ACTIVITIES
**a)** Transcribe the portion of the Space Heavy passage starting with "These opening lines" and going on through "Raveena (Raveena Aurora).".
**b)** According to the Space Heavy passage, which singer provides guest vocals on "Seagirl"?
**c)** Pick up the Space Heavy passage where it stops and continue writing it.

PROVIDED PASSAGE
== Segment start ==
These opening lines capture the album’s melancholic blues sensibility. They also prefigure how the album folds in on itself with recurrent melodies. Indeed, some of the tracks on Space Heavy pair up, reflecting the idea of days merging into one. “Flimsier” has an instrumental sibling, “Flimsy” (Track 7), later on the album, which repeats the earlier song’s melody more slowly with a baleful electric guitar and violins. Yet another song, “Our Vacuum” (Track 11), returns a third time to the same melody in a slightly modified variation. In parallel, the upbeat psych-pop track “Seaforth” (Track 3) has an apparent twin with “Seagirl” (Track 10), albeit with slower pacing, a more downbeat tuning, and featuring guest vocals by Raveena (Raveena Aurora).
== Segment end ==
GIVEN MATERIAL
== Segment start ==
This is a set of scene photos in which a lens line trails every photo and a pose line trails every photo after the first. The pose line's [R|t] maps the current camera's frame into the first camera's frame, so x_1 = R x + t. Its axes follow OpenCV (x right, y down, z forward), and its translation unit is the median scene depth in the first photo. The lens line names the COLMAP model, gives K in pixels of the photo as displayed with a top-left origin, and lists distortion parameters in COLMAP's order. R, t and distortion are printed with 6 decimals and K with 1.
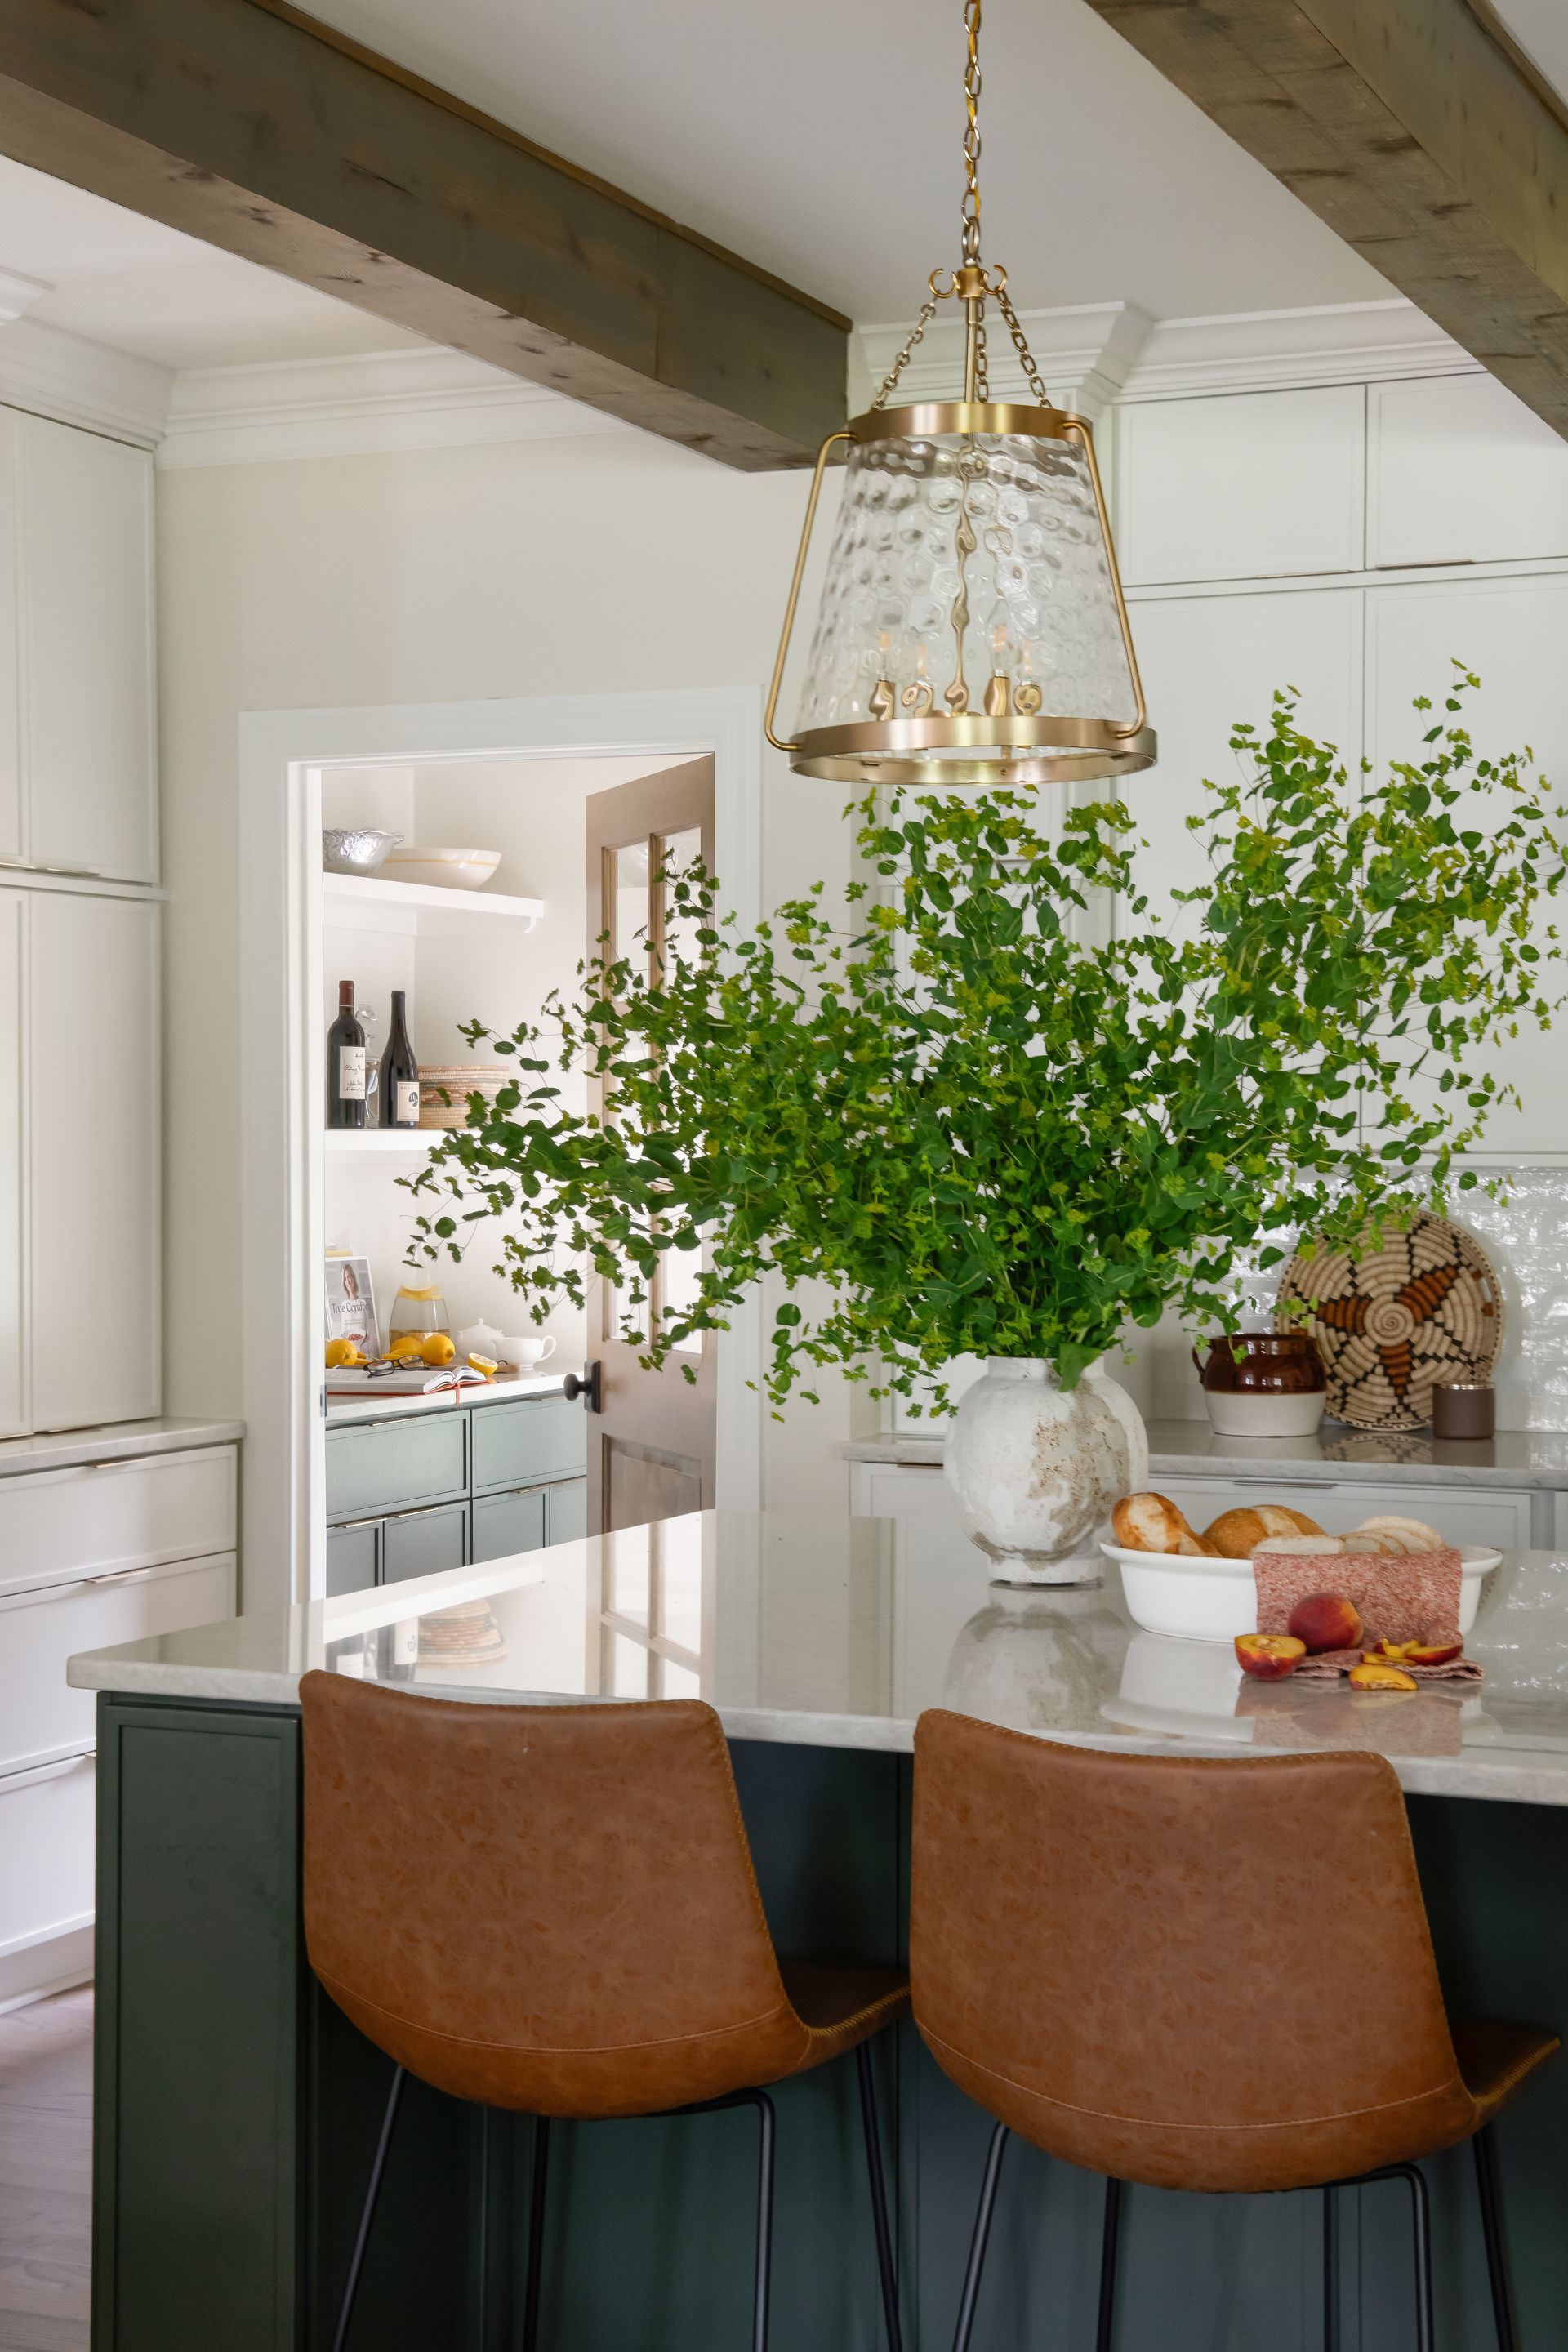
lens RADIAL K [[3486.3, 0, 788.9], [0, 3486.3, 1241.1], [0, 0, 1]] dist [0.079414, 0.121448]
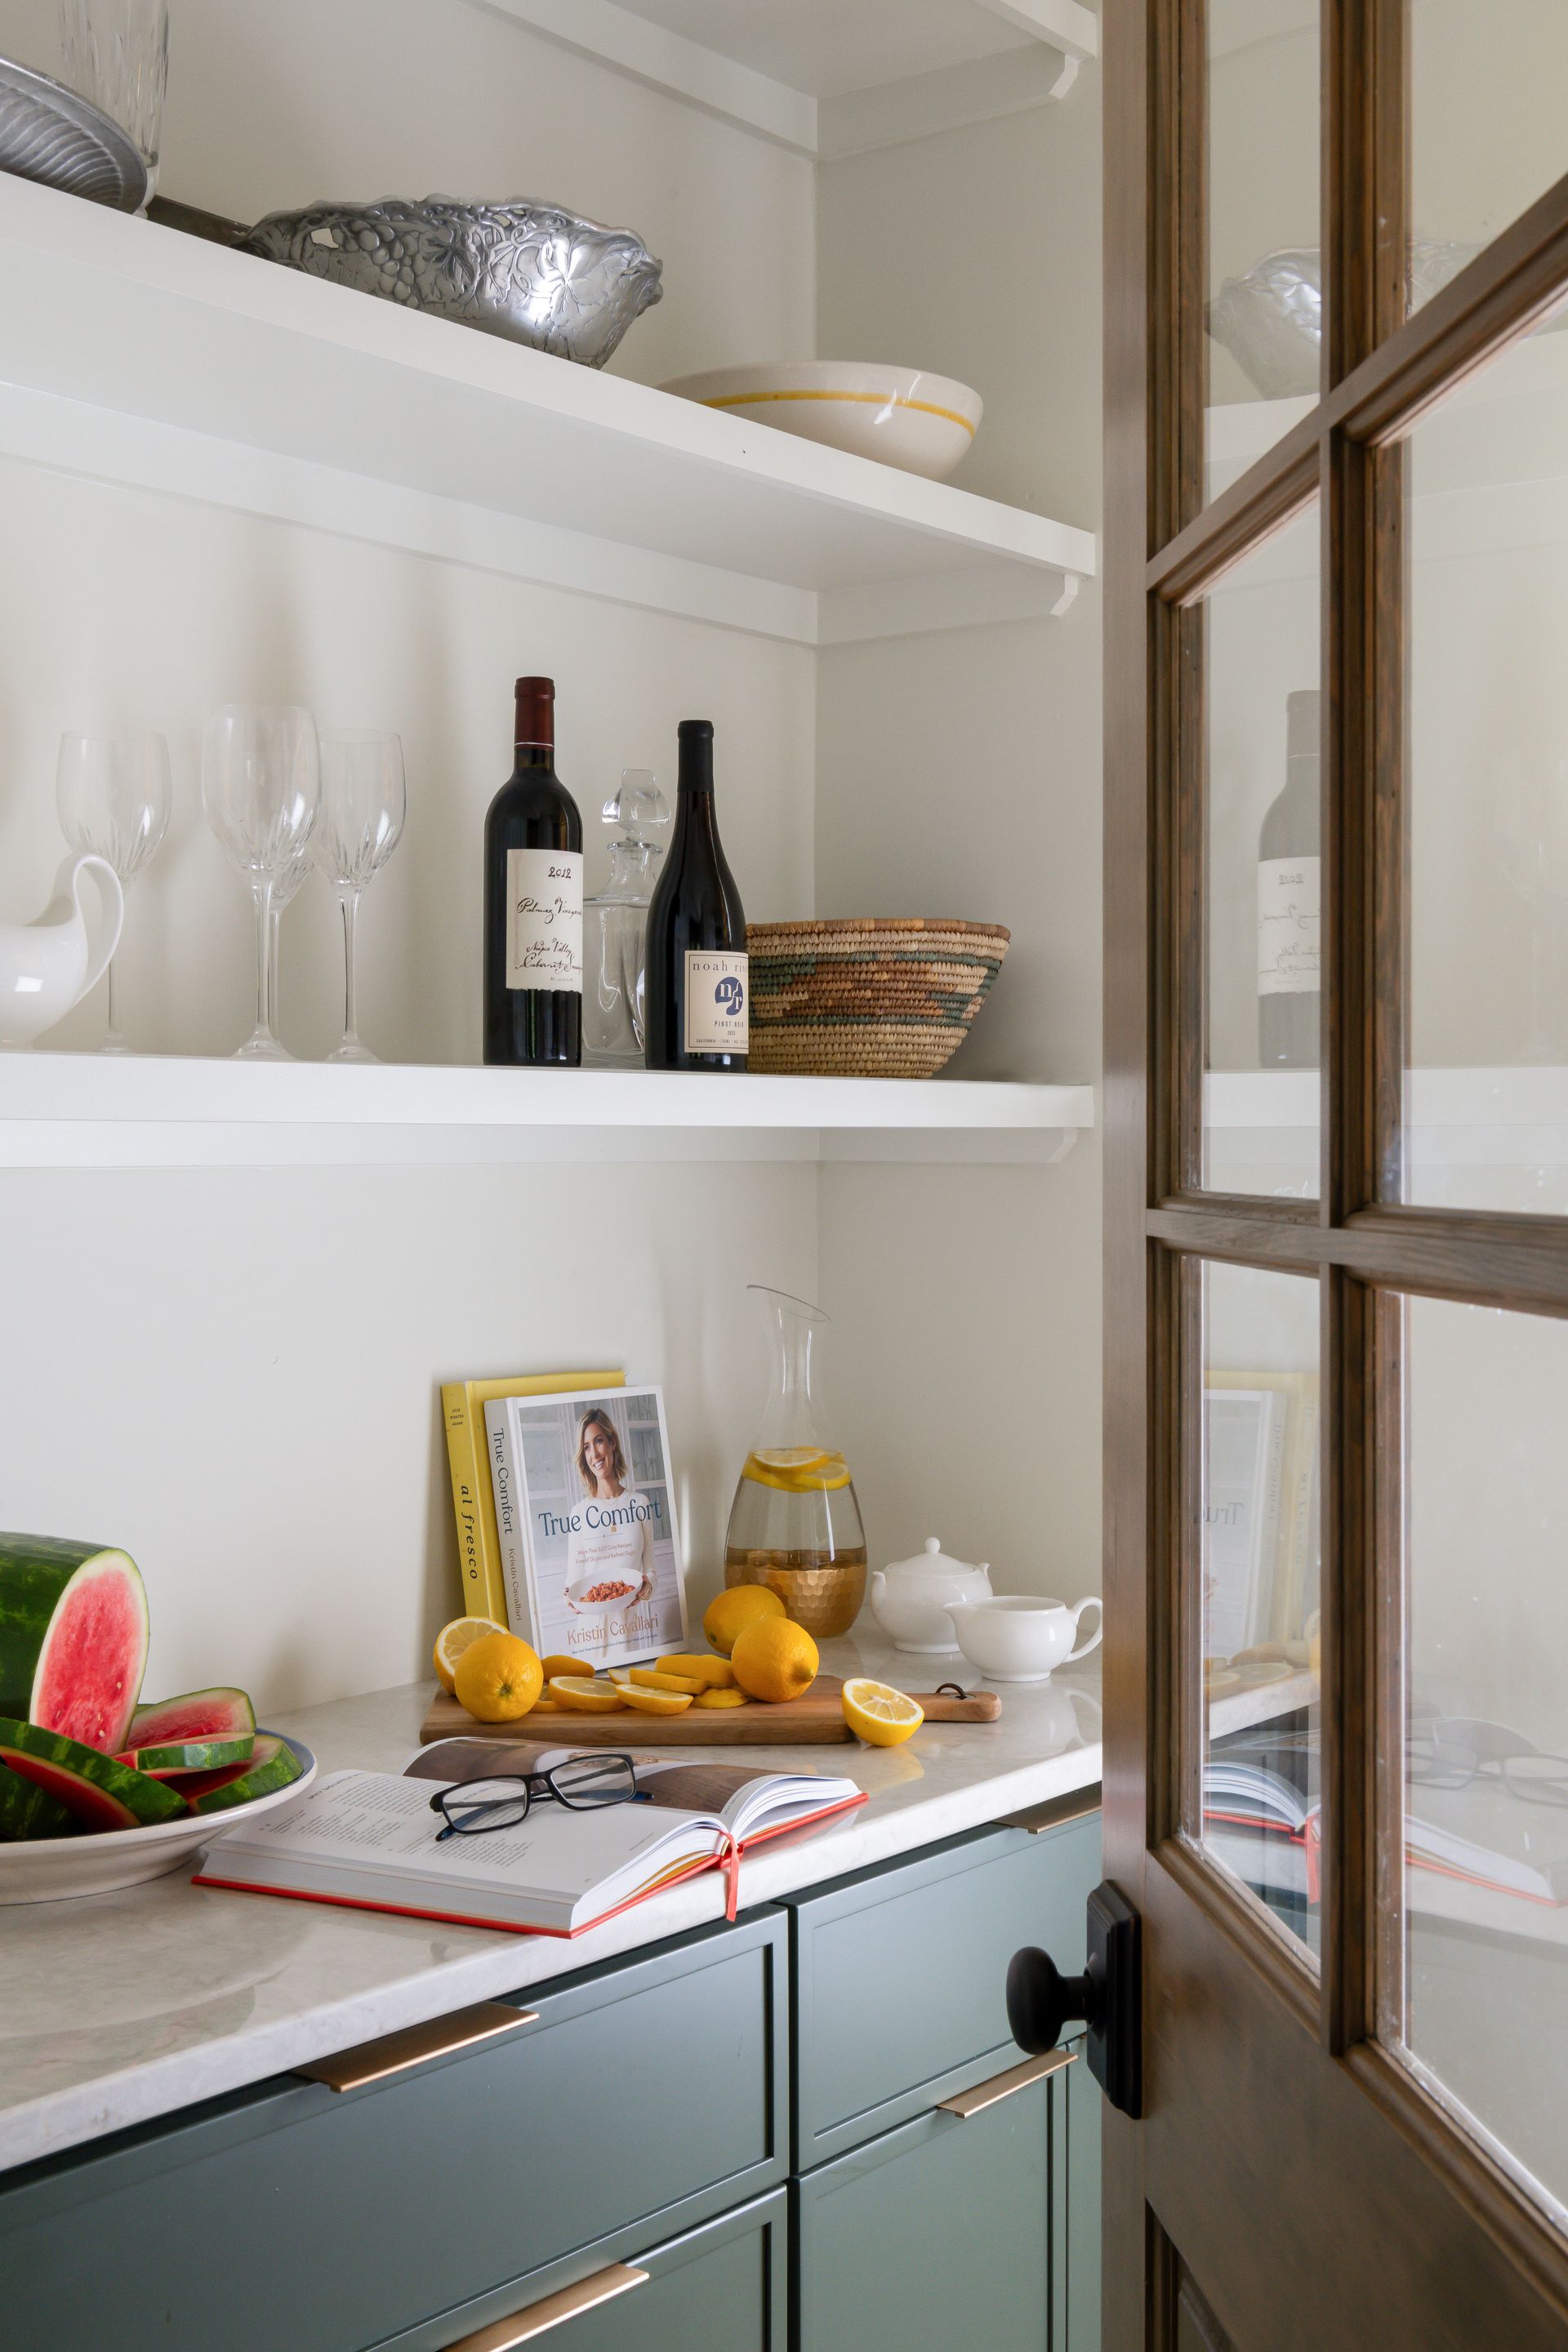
lens RADIAL K [[3486.3, 0, 788.9], [0, 3486.3, 1241.1], [0, 0, 1]] dist [0.079414, 0.121448]
pose [[0.979178, 0.002906, -0.202981, -0.042261], [-0.002702, 0.999996, 0.001281, -0.026132], [0.202984, -0.000706, 0.979182, 1.167129]]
== Segment end ==
RESPONSES TO THE EXERCISE
**a)**
These opening lines capture the album’s melancholic blues sensibility. They also prefigure how the album folds in on itself with recurrent melodies. Indeed, some of the tracks on Space Heavy pair up, reflecting the idea of days merging into one. “Flimsier” has an instrumental sibling, “Flimsy” (Track 7), later on the album, which repeats the earlier song’s melody more slowly with a baleful electric guitar and violins. Yet another song, “Our Vacuum” (Track 11), returns a third time to the same melody in a slightly modified variation. In parallel, the upbeat psych-pop track “Seaforth” (Track 3) has an apparent twin with “Seagirl” (Track 10), albeit with slower pacing, a more downbeat tuning, and featuring guest vocals by Raveena (Raveena Aurora).

**b)** Raveena (Raveena Aurora) provides guest vocals on "Seagirl."

**c)**
As indicated by the track numbers provided, there is no clear surface logic to this pattern of amended repetition. It took several listens to pick up on the subtle recurrence of these melodic themes. Though his songs are typically around three minutes or less, Krule’s albums are not known for their brevity, and with 15 tracks clocking in at 45 minutes, Space Heavy doesn’t sound repetitive. Like his past work, the record wanders musically, exploring multiple avenues to test and work out different ideas, which sometimes approaches a stream-of-consciousness format. Krule’s shapeshifting songs can drift into each other like floating clouds. At other times his guitar chords impart a blurry ambiance with mottled watercolor tones. 

Though Space Heavy is more emotionally preoccupied than its predecessors, Krule hasn’t lost his assured, inventive style. Some early tracks break out, like “Pink Shell”, which starts with an angular bass line and a declarative, riot-grrrl-style vocal. “Tortoise of Independency” has the title and delicate quality of a children’s bedtime ballad. The stripped-down, garage rock track “Hamburgerphobia” makes an entirely different impression through its unconventional tuning and fast, jittery percussion. 

In contrast, tracks toward the end of Space Heavy, like “When Vanishing” and “If Only It Was Warmth”, are mellower, jazzier, and emotionally forlorn. Krule repeats the line “Running out of space for your mistakes” in the latter song, though it comes across as more exhausted than accusatory. “If only it was warmth that you held,” Krule remarks persistently to close out the song, implying much more than is said.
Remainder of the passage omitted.